I can see someone questioning (2) as well. Perhaps your cat is instinctively repelled by physical damage to its body, but is not in pain. That is a difficult position to take, though. The cat’s behavior (e.g., caterwauling, scratching) is evidence that it feels pain. I don't know what it's like to be a cat (in Nagel's sense of "what it's like") but I believe cats feel pain.
Posted by: Elliott | Saturday, May 18, 2019 at 04:23 PM
Hi Bill,
I don't think the cases are relevantly different. Here is how a skeptical terrorist theist might argue...

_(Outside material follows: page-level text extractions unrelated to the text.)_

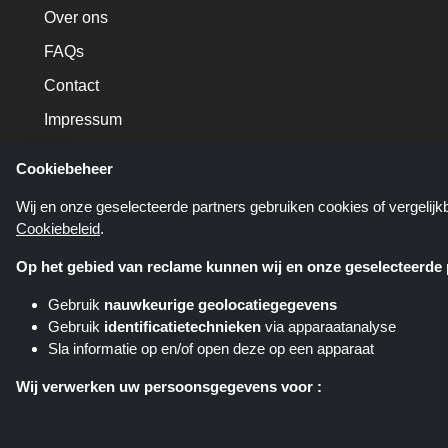
Over ons
FAQs
Contact
Impressum
Cookiebeheer
Wij en onze geselecteerde partners gebruiken cookies of vergelij
Cookiebeleid
.
Op het gebied van reclame kunnen wij en onze geselecteerde p
Gebruik
nauwkeurige geolocatiegegevens
Gebruik
identificatietechnieken
via apparaatanalyse
Sla informatie op en/of open deze op een apparaat
Shoppingspout.nl is een website d
verschillende affiliate netwerken
Wij verwerken uw persoonsgegevens voor :
pla
Gepersonaliseerde advertenties en content aanbieden
De effectiviteit van advertenties en content meten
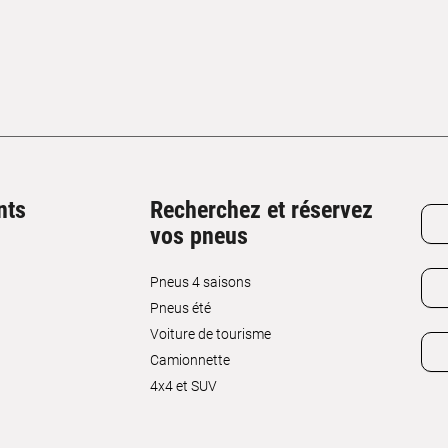
nts
Recherchez et réservez
vos pneus
Pneus 4 saisons
Pneus été
Voiture de tourisme
Camionnette
4x4 et SUV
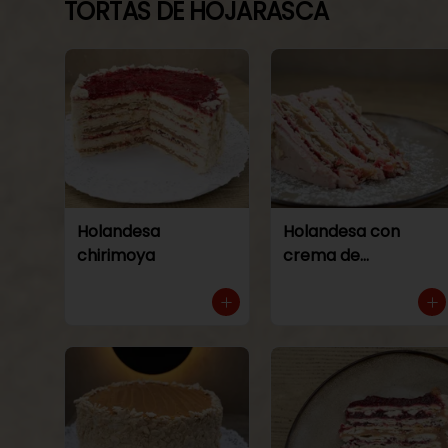
TORTAS DE HOJARASCA
Holandesa
Holandesa con
chirimoya
crema de
frambuesa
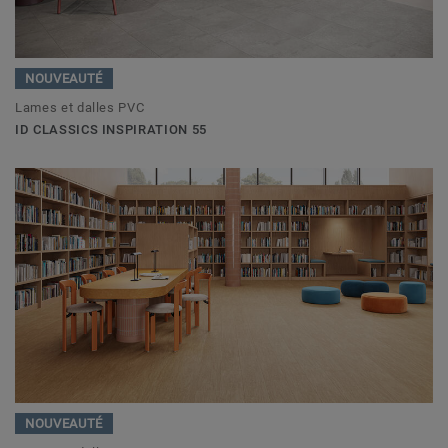
NOUVEAUTÉ
Lames et dalles PVC
ID CLASSICS INSPIRATION 55
NOUVEAUTÉ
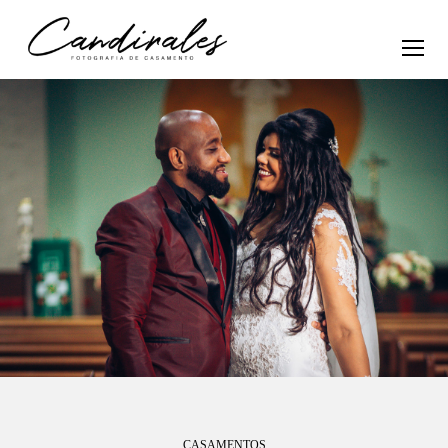
CASAMENTOS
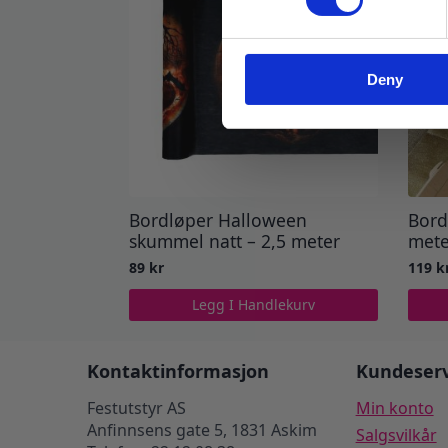
Deny
Bordløper Halloween
Bord
skummel natt – 2,5 meter
mete
89
kr
119
k
Legg I Handlekurv
Kontaktinformasjon
Kundeserv
Festutstyr AS
Min konto
Anfinnsens gate 5, 1831 Askim
Salgsvilkår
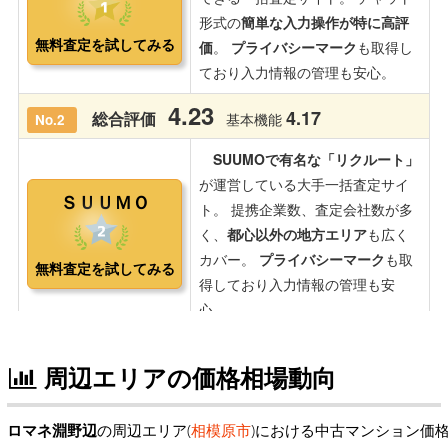
周辺エリアの価格相場動向
ロマネ淵野辺
の周辺エリア(
相模原市
)における中古マンション価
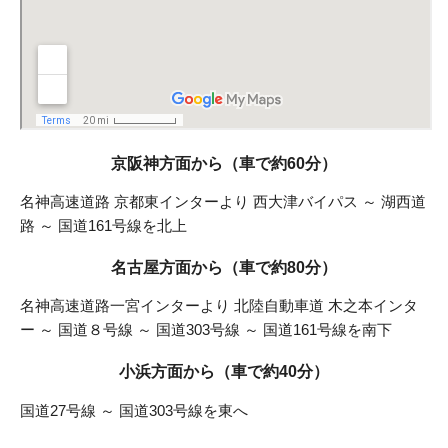
京阪神方面から（車で約60分）
名神高速道路 京都東インターより 西大津バイパス ～ 湖西道
路 ～ 国道161号線を北上
名古屋方面から（車で約80分）
名神高速道路一宮インターより 北陸自動車道 木之本インタ
ー ～ 国道８号線 ～ 国道303号線 ～ 国道161号線を南下
小浜方面から（車で約40分）
国道27号線 ～ 国道303号線を東へ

"Yes it seems intuitively that God would not command the mass murder of unbelievers, since that seems intuitively to be immoral. However, I am justified in believing that God exists and has commanded just this. Therefore, I am justified in believing that my moral intuitions are unreliable on this point. And that's not too unlikely if God exists. Why would we expect that mere human beings are in a position to know What would be commanded by an omni-God? Just as apparently pointless suffering could well have a point unknowable for us, apparently morally wrong acts could be morally good and even obligatory in relation to the inconceivably greater knowledge of God, I.e. Allah. So the mere fact that terrorism seems wrong to me has little epistemic significance with respect to the question of whether it really is wrong. And so I don't agree that Islamic terrorism is a moral evil. Rather, since I justifiedly believe that God has commanded it, I justified believe that it's morally right (though I have no idea _why_ it's morally right or even how it could be right)."
Does this make the reasoning more clear?